In my ideal world, Lebron never wins any rings with the Heat. If he wins one when he is 35 and is relegated to the bench, then so be it. But he should never be able to smile and lift another trophy besides the MVP award with the Heat. Why do I disklike LBJ so much? I think he’s a great player who shies from big game moments. He doesn’t deserve to be in that elite category of championship winners, when better players, like Charles Barkley, Patrick Ewing, John Stockton or Karl Malone never got one. And I certainly don’t respect Dwayne Wade either. I think they both are babies in a sense that they couldn’t win by themselves or with complimentary players and had to go get another all-star to make that happen.
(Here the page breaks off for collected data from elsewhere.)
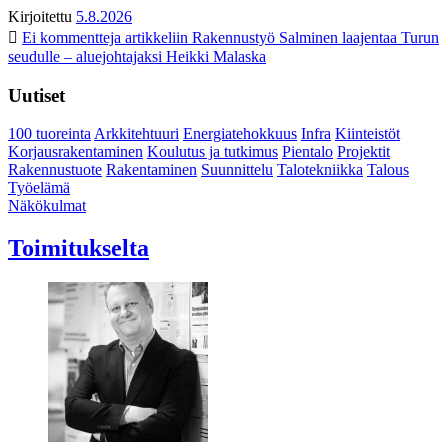
Kirjoitettu
5.8.2026
Ei kommentteja
artikkeliin Rakennustyö Salminen laajentaa Turun
seudulle – aluejohtajaksi Heikki Malaska
Uutiset
100 tuoreinta
Arkkitehtuuri
Energiatehokkuus
Infra
Kiinteistöt
Korjausrakentaminen
Koulutus ja tutkimus
Pientalo
Projektit
Rakennustuote
Rakentaminen
Suunnittelu
Talotekniikka
Talous
Työelämä
Näkökulmat
Toimitukselta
Good, elite players don’t do that. They want to play against the best, not team up with the best and run over everybody. Hello!? That is what the Olympics is for.
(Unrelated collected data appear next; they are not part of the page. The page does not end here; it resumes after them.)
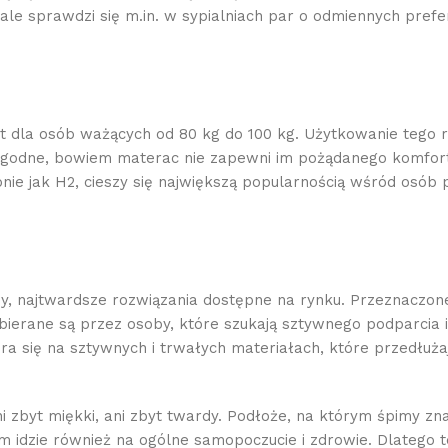
le sprawdzi się m.in. w sypialniach par o odmiennych prefe
t dla osób ważących od 80 kg do 100 kg. Użytkowanie tego r
ygodne, bowiem materac nie zapewni im pożądanego komfort
ie jak H2, cieszy się największą popularnością wśród osób 
, najtwardsze rozwiązania dostępne na rynku. Przeznaczone
ierane są przez osoby, które szukają sztywnego podparcia i
ra się na sztywnych i trwałych materiałach, które przedłuż
 zbyt miękki, ani zbyt twardy. Podłoże, na którym śpimy zn
m idzie również na ogólne samopoczucie i zdrowie. Dlatego t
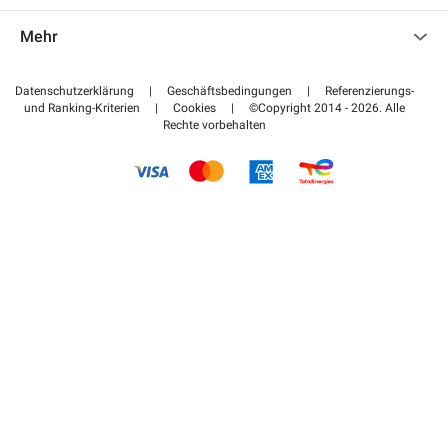
Kontaktieren Sie uns
Auf meinen Partnerbereich zugreifen
Mehr
Hilfezentrum
Blog
Wie funktioniert es
Datenschutzerklärung
|
Geschäftsbedingungen
|
Referenzierungs-
und Ranking-Kriterien
|
Cookies
|
©Copyright 2014 - 2026. Alle
Bezahlen Sie Ihren Parkplatz FLOW
Rechte vorbehalten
So I was super excited when the Pacers were up and they were competing. In a sense, the Pacers were in the game and outworking the Heat for most of the game, until the fourth quarter. That is when LBJ took over and dominated. Now that is the difference. The game wasn’t, essentially on the line, so if he didn’t score enough points, he couldn’t have “failed.” His only “failure” then would be he wasn’t engaged in the first half. This didn’t come down to a last second shot, that he had to make. We all know he isn’t a closer. And he didn’t close this game. He just scored more points than the Pacers did (with help from Wade).
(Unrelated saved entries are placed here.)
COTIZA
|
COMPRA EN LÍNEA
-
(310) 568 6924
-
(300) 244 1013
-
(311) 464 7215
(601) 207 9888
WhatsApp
For the Pacers, their star players didn’t show up so to speak. David West and Roy Hibbert had 17 points apiece while Darren Collison and George Hill only had 10 points combined. And their MVP, Danny Granger only had seven points. That’s just not going to cut it for the Pacers. In order for them to beat Miami, they need all their guys to contribute. They did the right thing though, staying close and kept the Heat at bay. Miami only had 18 fast break points, but the Pacers themselves had 12. They also may have caught a break with Chris Bosh now out indefinitely. Bosh had 13 points and the Heat did get more scoring from Wade and LBJ after Bosh went out, but now that is one less guy to focus on. Now Hibbert may be able to impact the game even more, without having to worry about guarding some guy, who can hurt you if you leave him open long enough.

Game 2 is back in Miami. Tip off is on Tuesday, at 7:00pm EST.